→ What to do:
Without the images, write out the entries word for word.
--- Source data ---
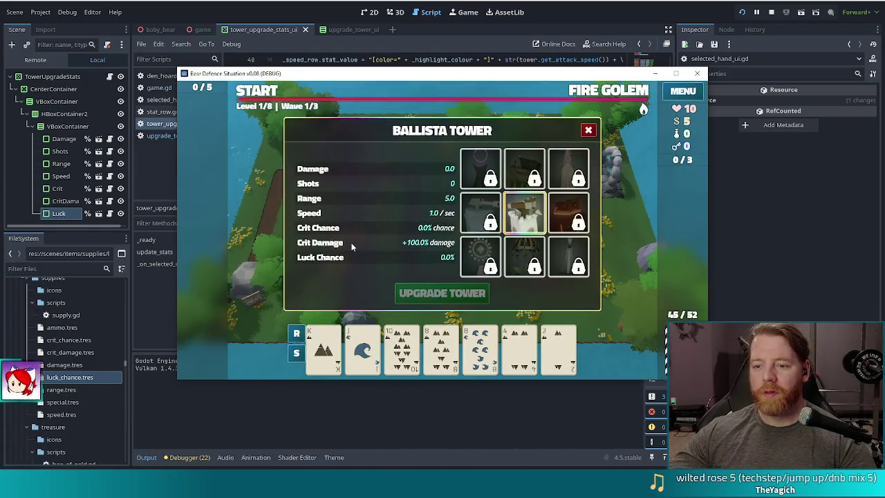
{"action": "left_click", "coordinate": [344, 241]}
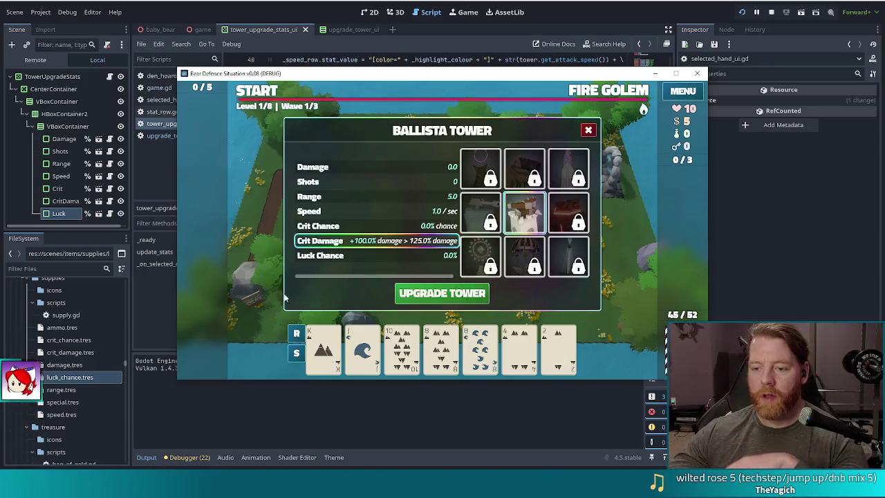
{"action": "left_click_drag", "start_coordinate": [417, 277], "coordinate": [450, 284]}
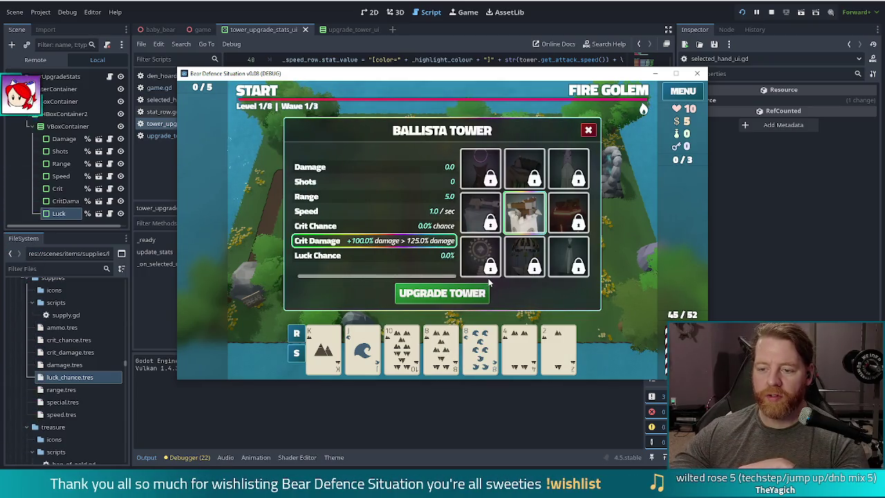
{"action": "left_click", "coordinate": [536, 3]}
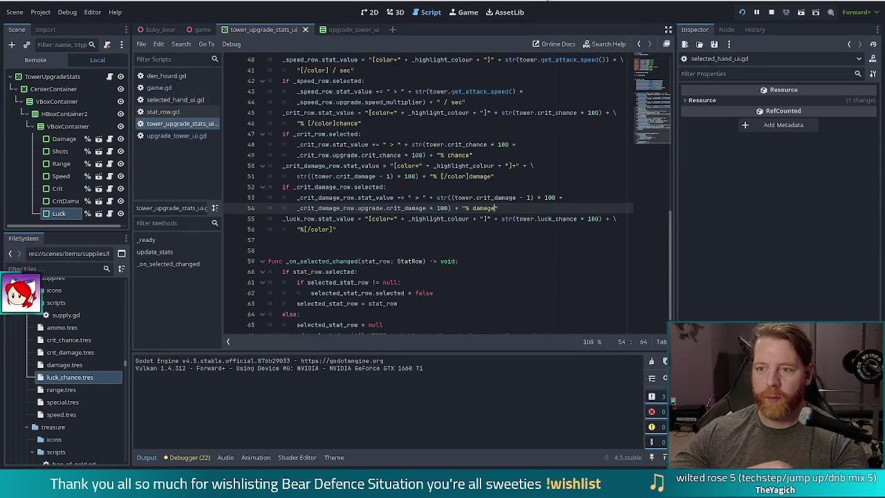
{"action": "key", "text": "BackSpace"}
{"action": "key", "text": "BackSpace"}
{"action": "key", "text": "BackSpace"}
---
→ Output for this task:
{"action": "left_click", "coordinate": [344, 241]}
{"action": "left_click_drag", "start_coordinate": [417, 277], "coordinate": [450, 284]}
{"action": "left_click", "coordinate": [536, 3]}
{"action": "key", "text": "BackSpace"}
{"action": "key", "text": "BackSpace"}
{"action": "key", "text": "BackSpace"}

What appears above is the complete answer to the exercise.